Too Faced TF20 20th Anniversary Collection
Photography courtesy of Too Faced

The Story Behind Too Faced, Known for Their Peach Scented Makeup, and Celebrating 20 Years in the Industry

Entering the Orange County, Calif., headquarters of Too Faced cosmetics is like arriving at the beauty version of Oz. Giant tubes of Melted, the brand’s popular liquid lipstick, greet you like beauty sentinels, and every turn reveals a new surprise: A bunny-and-bird-dotted mural at the elevator bank is a clever ode to the brand’s Natural Love eyeshadow palette (and de Gournay wallpaper); an enormous mobile of smiling peaches hangs beside a tree “sprouting” Sweet Peach palettes; and unicorn heads, flirty black lashes and Chanel-tweed-inspired carpet accent chandeliered conference rooms. The Yellow Brick Road here? A pink and black stairway painted with inspirational maxims like “Makeup is power” and “Own your pretty.”

The beauty wizard behind all this cheeky fun? Chief creative officer Jerrod Blandino, who co-founded Too Faced in 1998 with his husband, Jeremy Johnson. The duo met while working behind the counter at Estée Lauder in Saks at the South Coast Plaza mall. “Makeup was such an intimidating process in the late ’90s,” recalls Blandino. “You couldn’t break the rules, everything was brown and I just thought it should be fun.” With his unbridled enthusiasm and love of art, Blandino began melting eyeshadows, blushes and glosses from tester units in his free time, dreaming up a new face of beauty punctuated by irreverent humour and “kick-ass formulas.” “I went to a lab and told them I worked for Lauder—but I didn’t say ‘at the mall,’ so they took the meeting!” he exclaims. “And through that, I created the first-ever glitter eyeshadow and we launched our very first collection.”
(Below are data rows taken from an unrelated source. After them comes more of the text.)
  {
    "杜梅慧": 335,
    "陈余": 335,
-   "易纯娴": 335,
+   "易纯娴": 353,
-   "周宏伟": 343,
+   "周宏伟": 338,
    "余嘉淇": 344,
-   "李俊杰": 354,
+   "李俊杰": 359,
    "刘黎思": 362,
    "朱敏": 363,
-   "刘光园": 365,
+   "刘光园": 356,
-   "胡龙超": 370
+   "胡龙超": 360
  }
Twenty years of glitter and fun later, the brand is debuting its limited-edition anniversary collection—a throwback to the first—with sparkly updated versions of the OG eyeshadows and lipsticks (plus bonus hues) and Better Than Sex Mascara wrapped in a shimmery birthday suit tube. With design details like highlighters shaped into unicorn horns and scented palettes inspired by scratch-and-sniff stickers, Blandino has an uncanny ability to translate his creative whimsy into over-the-top products that make fans feel welcomed into the wacky world of Too Faced whenever they open a compact. And fans show their appreciation by, well, breaking the Internet.
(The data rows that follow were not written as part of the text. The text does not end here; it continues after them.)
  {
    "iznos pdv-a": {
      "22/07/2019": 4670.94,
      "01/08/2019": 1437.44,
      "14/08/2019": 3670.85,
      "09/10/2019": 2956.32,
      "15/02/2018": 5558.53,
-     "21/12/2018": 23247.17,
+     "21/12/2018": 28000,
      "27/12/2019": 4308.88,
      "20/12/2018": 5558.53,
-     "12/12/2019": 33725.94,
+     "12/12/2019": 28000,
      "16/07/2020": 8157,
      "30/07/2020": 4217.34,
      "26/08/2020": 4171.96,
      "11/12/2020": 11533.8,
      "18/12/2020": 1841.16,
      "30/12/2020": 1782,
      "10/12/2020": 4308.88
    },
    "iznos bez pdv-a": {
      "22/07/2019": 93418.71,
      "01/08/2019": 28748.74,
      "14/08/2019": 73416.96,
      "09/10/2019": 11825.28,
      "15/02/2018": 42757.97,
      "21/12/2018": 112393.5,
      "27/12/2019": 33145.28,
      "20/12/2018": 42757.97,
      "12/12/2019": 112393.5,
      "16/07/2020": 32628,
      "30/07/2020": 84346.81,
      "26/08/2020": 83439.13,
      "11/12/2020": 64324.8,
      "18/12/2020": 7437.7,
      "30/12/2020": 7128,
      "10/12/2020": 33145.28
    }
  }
Like another famous pop culture “peach,” the Peaches and Cream collection created a frenzy, crashing the company’s website and selling out within minutes. It’s among the Instagram and YouTube makeup set that Too Faced has found particularly explosive success, earning myriad fans including star vloggers Jackie Aina and Kandee Johnson. “It makes me so excited to be in the cosmetics world—it has reinvigorated our business,” says Blandino of social media. When Aina explained that she needed to mix a number of foundation colours from the brand’s Born This Way collection to match her skin tone, Blandino even invited her to the office to help expand the shade range. “There are important nuances,” he says of getting skin tones right. “Jackie really educated me.”
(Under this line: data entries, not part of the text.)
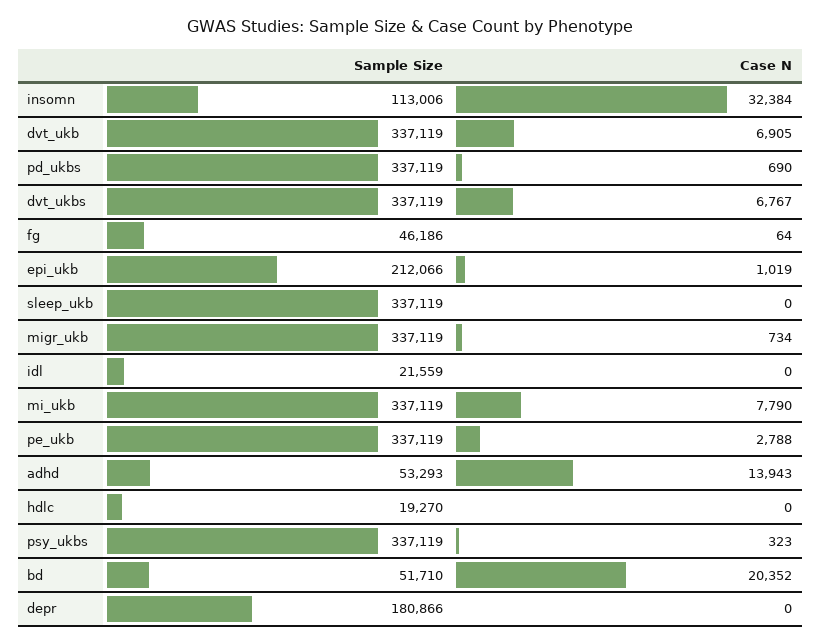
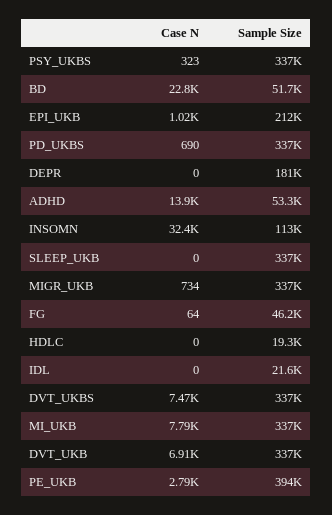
  {
    "Sample Size": {
      "insomn": 113006,
      "dvt_ukb": 337119,
      "pd_ukbs": 337119,
      "dvt_ukbs": 337119,
      "fg": 46186,
      "epi_ukb": 212066,
      "sleep_ukb": 337119,
      "migr_ukb": 337119,
      "idl": 21559,
      "mi_ukb": 337119,
-     "pe_ukb": 337119,
+     "pe_ukb": 394000,
      "adhd": 53293,
      "hdlc": 19270,
      "psy_ukbs": 337119,
      "bd": 51710,
      "depr": 180866
    },
    "Case N": {
      "insomn": 32384,
      "dvt_ukb": 6905,
      "pd_ukbs": 690,
-     "dvt_ukbs": 6767,
+     "dvt_ukbs": 7470,
      "fg": 64,
      "epi_ukb": 1019,
      "sleep_ukb": 0,
      "migr_ukb": 734,
      "idl": 0,
      "mi_ukb": 7790,
      "pe_ukb": 2788,
      "adhd": 13943,
      "hdlc": 0,
      "psy_ukbs": 323,
-     "bd": 20352,
+     "bd": 22800,
      "depr": 0
    }
  }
But long before social media was a thing, Blandino was creating instant classics. A few brand highlights throughout the years: the first lipgloss ring for the prestige market; Lip Injection, a blood-vessel-dilating gloss inspired by a late-night Viagra commercial; the Chocolate Soleil bronzer, a light-bulb moment during a chocolate facial in Hawaii; Hangover Primer, a skin-loving formula infused with coconut water and probiotics; and, of course, Melted, sparked by a mishap on a hot day. During an errand, Blandino’s sister left her lipstick in his car. When she went to reapply it, says Blandino, “it just melted all over her lips! So we played with waxes and binders and created the first lipstick that wouldn’t solidify.” The latest incarnation, Melted Matte-tallics, launched in June. And in a come-full-circle moment, Estée Lauder recognized the talent it let get away two decades earlier and bought Too Faced for over a billion dollars in 2016. “I have resources if I want them, and I have complete creative control,” says Blandino about the sale. Lucky for us.